Statut dans la nature : en danger ; vulnérable ; pas globalement menacée ; fréquente ; abondante
Culture en Europe : aucune ; occasionnelle ; peu commune ; commune ; abondante - Zone de rusticité : 8

Taxons inférieurs : une variété acceptée.

Pinus patula var. longipedunculata Loock ex Martínez (1948)

Statut du taxon : accepté
Publication : Pinos Mexic., ed. 2: 333 (1948).

Synonymie : Pinus longipedunculata (Loock ex Martínez) Businský (2008), Pinus patula subsp. longipedunculata (Loock ex Martínez) Silba (2009).

Ce taxon est assez abondant dans les états d'Oaxaca et du Chiapas mais présent dans deux seules stations, une dans l'état d'Hidalgo et l'autre dans celui de Vera Cruz.

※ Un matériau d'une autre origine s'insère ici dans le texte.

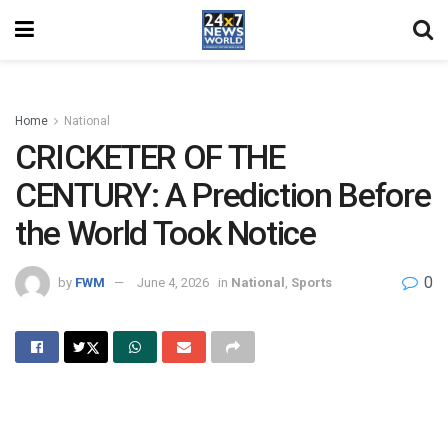
Home
National
CRICKETER OF THE
CENTURY: A Prediction Before
the World Took Notice
0
by
FWM
June 4, 2026
in
National
,
Sports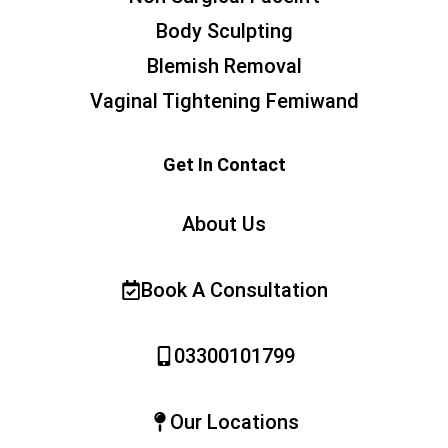
Body Sculpting
Blemish Removal
Vaginal Tightening Femiwand
Get In Contact
About Us
Book A Consultation
03300101799
Our Locations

La différence avec le type réside principalement dans un pédoncule plus long que chez le type qui est souvent sessiles et par sa taille plus petite (5-8 cm au lieu de 7-12 cm) avec des écailles plus étroites. Je ne suis pas certain que ces critères de variabilité au sein de l'espèce suffisent à l'identifier taxinomiquement sauf à considérer que ce sont des populations isolées du type (?).